The kisses... I received many, many pittie kisses!
Lissa, a staff favorite at the Williamson County Regional Animal Shelter.
This girl is as happy as they get and her new family sure is lucky to have her!
Zodiac is a sweet boy who spends his days hanging out behind the counter
at La Mia Bella Pet Salon, the groomers who care for my pups!
Dodger, an adoptable boy through the Williamson County Regional Animal
Shelter. As you can see, I was particularly delicious that day!
Puppies... so many puppies! All of the puppies shown here are rescues.
They were all available and adopted through The Williamson County
Regional Shelter, Austin Pets Alive and Love-A-Bull. 
Whisper, an adorable sweetheart who is available for adoption through
Georgetown Animal Outreach!
Nine Pitties available or adopted through the Williamson County Regional
Animal Shelter. Top: Bobo, Susan, Heather. Middle: Lady, Licorice, Nikita
Bottom: Braydon, Byron, Hugo
Herra, one of my favorite pups. Herra was dropped at the shelter with
Precious, her chihuahua best friend after her owner had to be taken
into a nursing home. Both pups were pulled into Georgetown Animal
Outreach's rescue program and are currently awaiting adoption.
Gino, a super sweet pup that I met at the Mueller Farmer's Market. He wears
a baseball cap around and is constantly posing for portraits!
Claudette, a wiggly happy girl that I met at one of my weekly Farmer's
Market events. She is super sweet and her parents are rock-stars
with her training program!
Java (top right) is one of the most adorable little pocket pitties you will ever see!
Dede (middle right) was adopted through Georgetown Animal Outreach.
Papa (bottom left) was rescued by a friend who runs an amazing training
program in the Austin area.
Love-A-Bull hosts two monthly pit bull walks, where groups of responsible
dog owners gather and go for a stroll. Holly and I have had the opportunity
to join this walk and just love our Pittie friends! (26 pups total here!)
Buddy, an adorable Pit Bull who I met at one of my weekly Farmer's
Market events. He was full of personality and really enjoyed my treats!
Roo, an adorable pup rescued through Love-A-Bull in Austin, TX.
Ellie B (left) is one of 5 dogs rescued from Spindletop during a raid on the
so called 'rescue' in 2012. Ellie B was shut down emotionally, but with lots
of TLC, she has rebounded into a spokesdog for Love-A-Bull!
Bentley (right) was rescued from Austin Animal Center after being severely
burned. All that remains of his horrible past are a few minor scars. Bentley
is full of love for everyone he meets!
Top: Matilda, Batman, Dorothy | Bottom: Dallas, Paisley, Dobie
Marigold, a beautiful tan girl who was adopted through the
Williamson County Regional Animal Shelter.
Thomas, a sweet pittie that I met at the Cedar Park Farmer's Market. He was
adopted through Austin Pet's Alive and was just full of sweet kisses.
Top: Mr. Wiggles, Punch, Tami
Middle: Racer, Hilldie, Buddy
Bottom: Hank, Star, Johnny
Slone, a super sweet but very scared girl at the Williamson County
Regional Animal Shelter.
Kane is a handsome, stocky boy that I met at Strut Your Mutt in Austin!
Esmeralda, a beautiful girl who was rescued off the streets in Hutto, TX. 

Special Thank You:

I want to send a huge Thank You to everyone who allowed me to borrow their pups for a moment or two. Each of your dogs has now touched my life and for that I am incredibly grateful.
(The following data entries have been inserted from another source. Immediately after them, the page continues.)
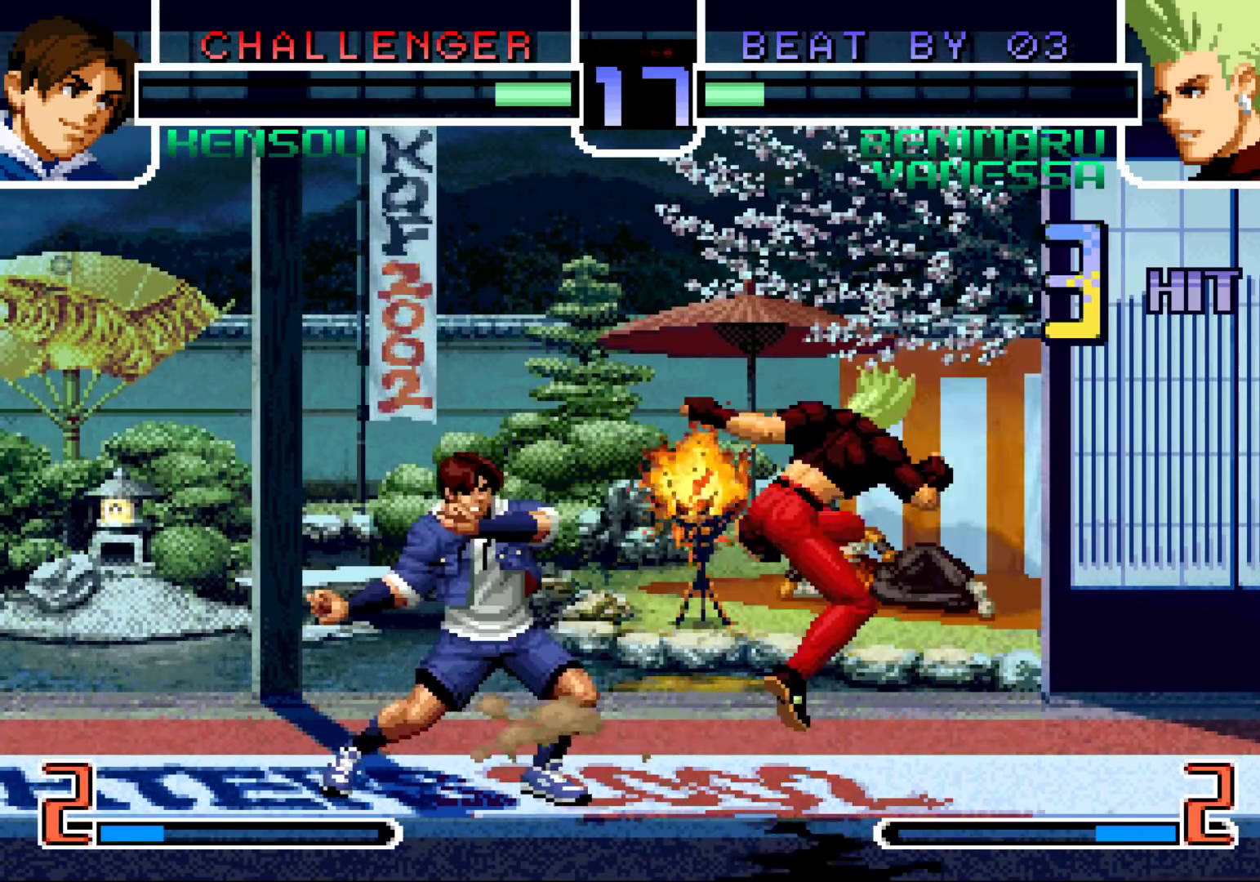
{"buttons": [], "left_stick": "center", "events": [[33, "left_stick", "down"], [83, "left_stick", "right"], [100, "TRIANGLE", "down"], [133, "TRIANGLE", "up"], [200, "left_stick", "center"]]}
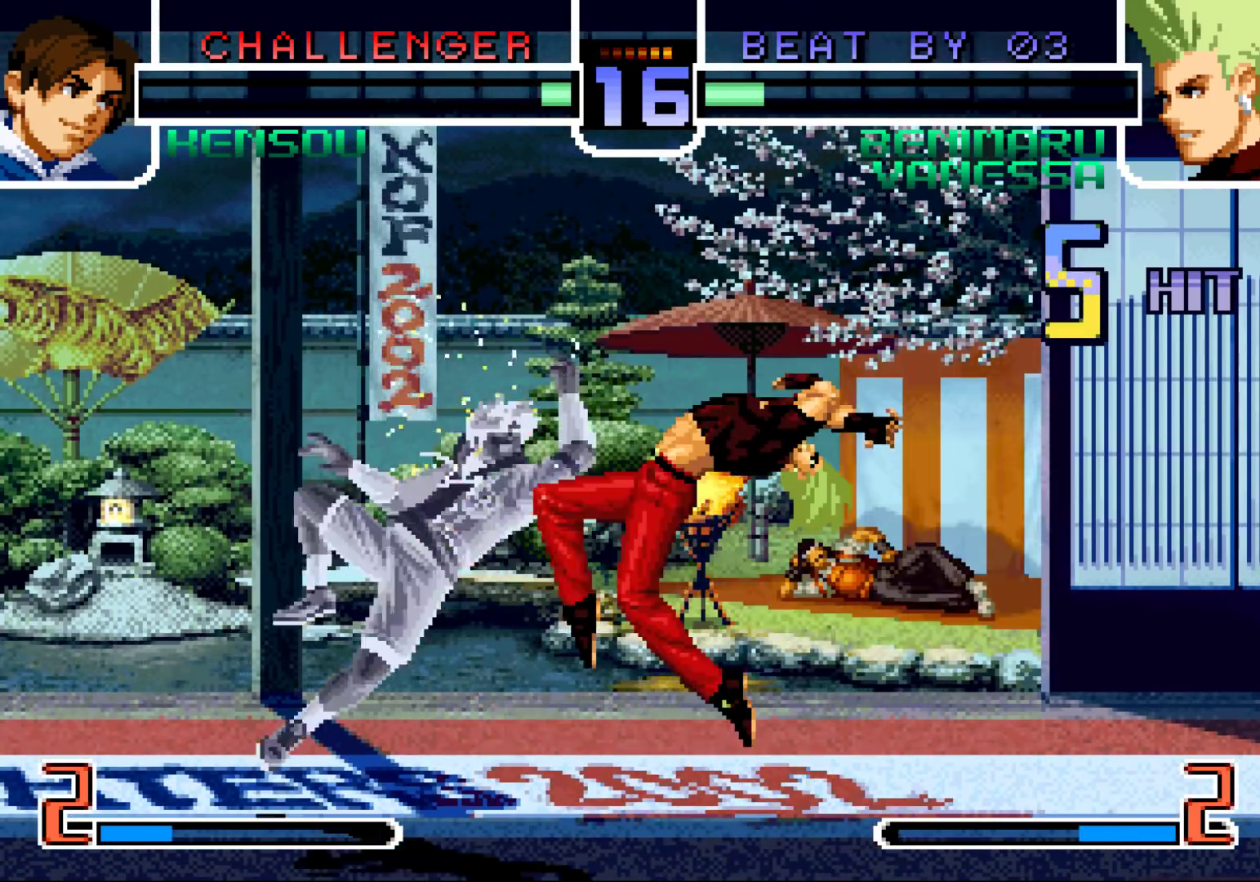
{"buttons": ["TRIANGLE", "R1"], "left_stick": "left", "events": [[383, "left_stick", "left"], [500, "R1", "down"], [500, "TRIANGLE", "down"]]}
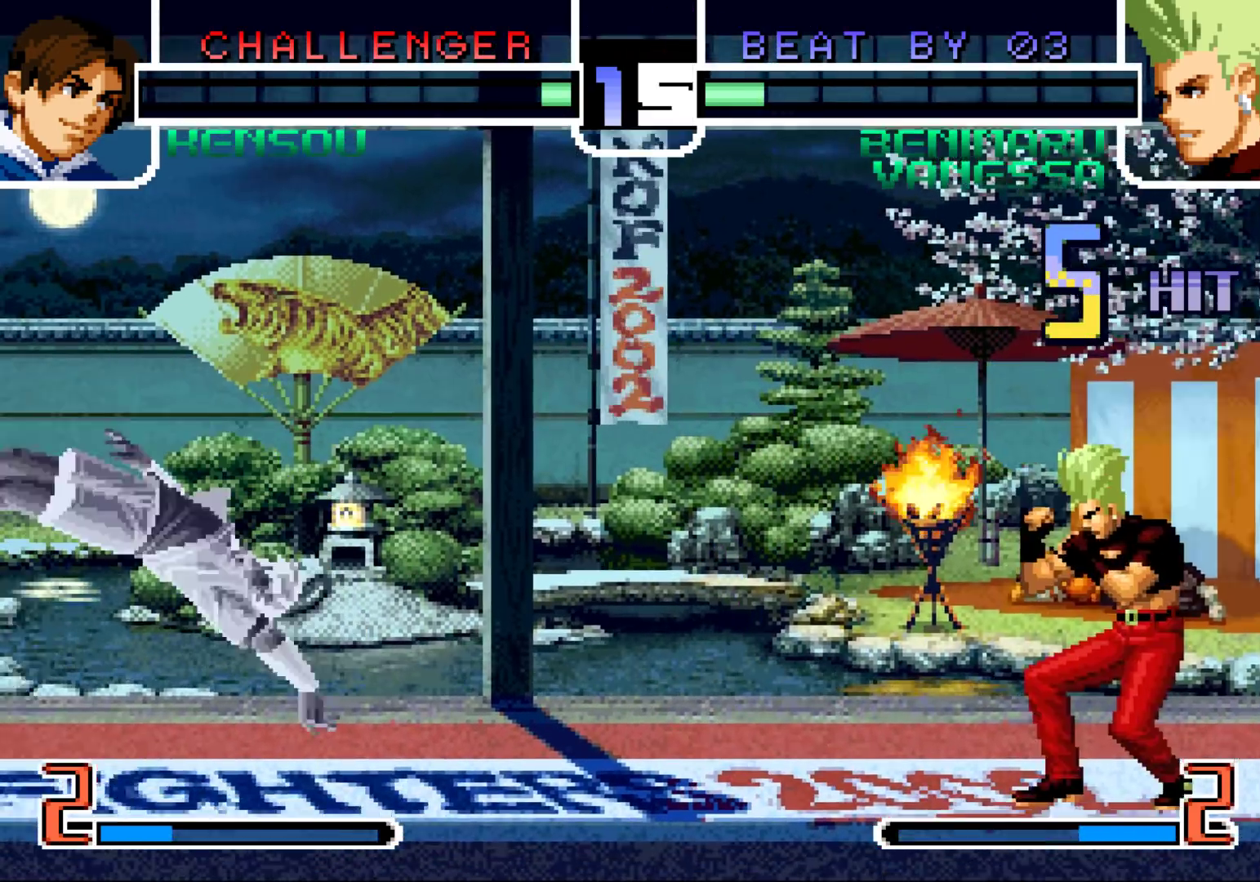
{"buttons": [], "left_stick": "center", "events": [[67, "R1", "up"], [67, "TRIANGLE", "up"], [100, "left_stick", "down"], [167, "left_stick", "right"], [233, "left_stick", "down"], [283, "left_stick", "left"], [367, "left_stick", "right"], [467, "left_stick", "center"]]}
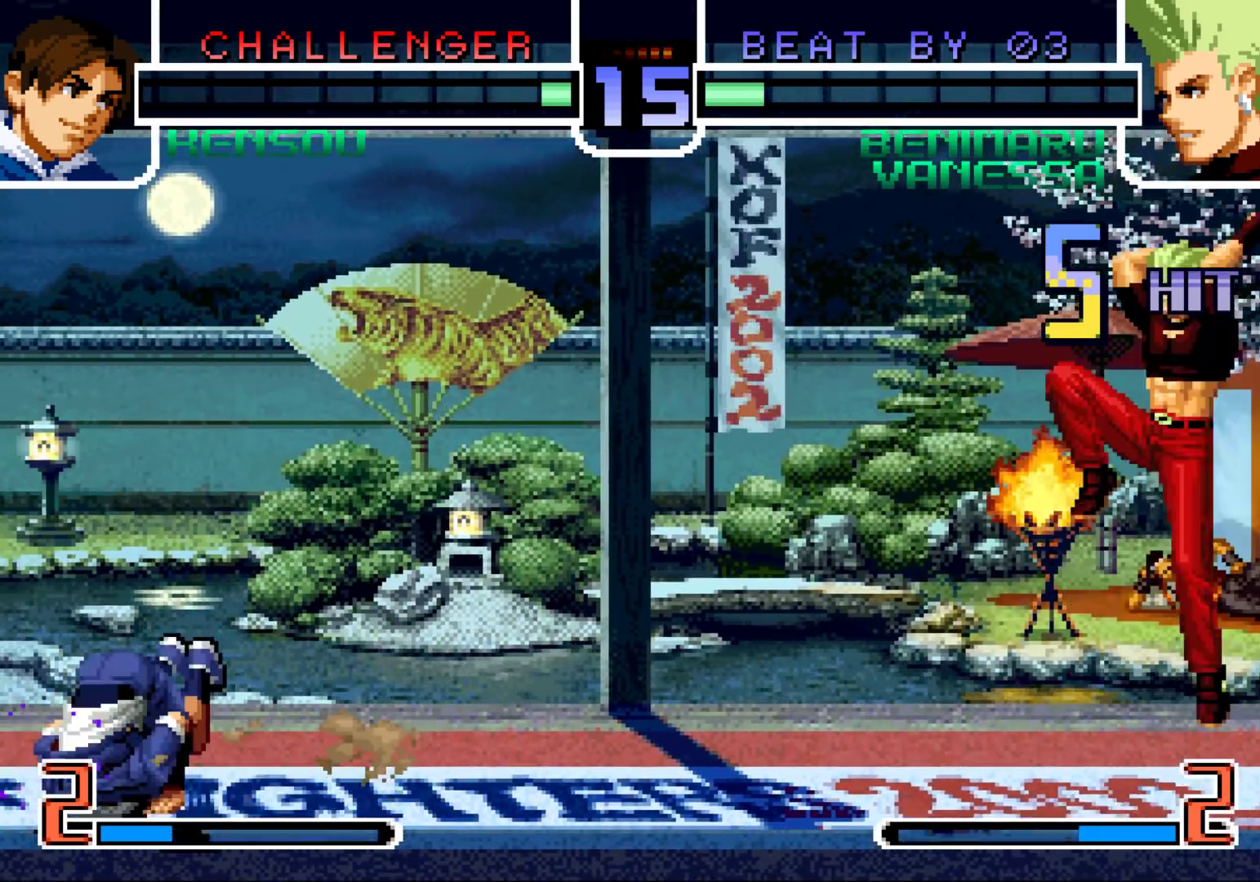
{"buttons": [], "left_stick": "down", "events": [[150, "R1", "down"], [150, "TRIANGLE", "down"], [167, "left_stick", "left"], [217, "R1", "up"], [217, "TRIANGLE", "up"], [250, "left_stick", "center"], [367, "R1", "down"], [367, "TRIANGLE", "down"], [417, "TRIANGLE", "up"], [433, "R1", "up"], [433, "left_stick", "left"], [483, "left_stick", "down"]]}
Thank you to The Williamson County Regional Animal Shelter for all of the hard work you put into ensuring that each pet, pit bull type dogs included, that enters your shelter gets the chance a a fresh start.

Thank you to Love-A-Bull, Inc for hosting our Pittie Pride Festival in Austin and all of the amazing work you do day in and day out for these dogs. You are an amazing inspiration and I am proud to support your organization!

Thank you to Austin Pets Alive for working hard to keep Austin No-Kill. You are changing the world and because of that millions of lives will be saved.

Thank you to Don't Bully Me Rescue, Pflugerville Pets Alive, Georgetown Animal Outreach and all of the other amazing rescues in the Austin area for doing such an amazing job rescuing our communities homeless pets!

And of course, Thank You to my family & friends - especially my husband - for letting me be the crazy 'Pit Bull' lady for awhile!